- SET EXERCISE -
Rewrite everything from the line containing "Outline <item>portal vein" down to the line containing "</instances>", swapping "Coordinate frame" for "Coordinate space" and leaving the rest untouched. Don't include the pictures in your answer.

- RECORD SET -
+++
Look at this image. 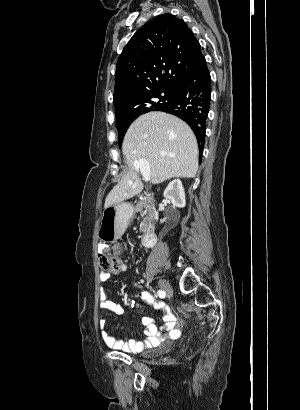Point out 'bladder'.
+++
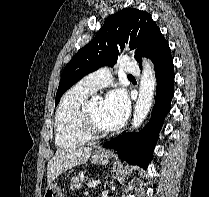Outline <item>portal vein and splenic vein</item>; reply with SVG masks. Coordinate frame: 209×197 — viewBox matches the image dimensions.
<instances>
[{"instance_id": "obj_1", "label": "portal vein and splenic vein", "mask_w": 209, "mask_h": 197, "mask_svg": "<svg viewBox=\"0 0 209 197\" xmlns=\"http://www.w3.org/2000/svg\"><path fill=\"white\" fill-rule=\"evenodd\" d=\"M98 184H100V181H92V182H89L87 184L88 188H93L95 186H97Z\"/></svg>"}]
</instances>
+++
- RESULT -
Outline <item>portal vein and splenic vein</item>; reply with SVG masks. Coordinate space: 209×197 — viewBox matches the image dimensions.
<instances>
[{"instance_id": "obj_1", "label": "portal vein and splenic vein", "mask_w": 209, "mask_h": 197, "mask_svg": "<svg viewBox=\"0 0 209 197\" xmlns=\"http://www.w3.org/2000/svg\"><path fill=\"white\" fill-rule=\"evenodd\" d=\"M98 184H100V181H92V182H89L87 184L88 188H93L95 186H97Z\"/></svg>"}]
</instances>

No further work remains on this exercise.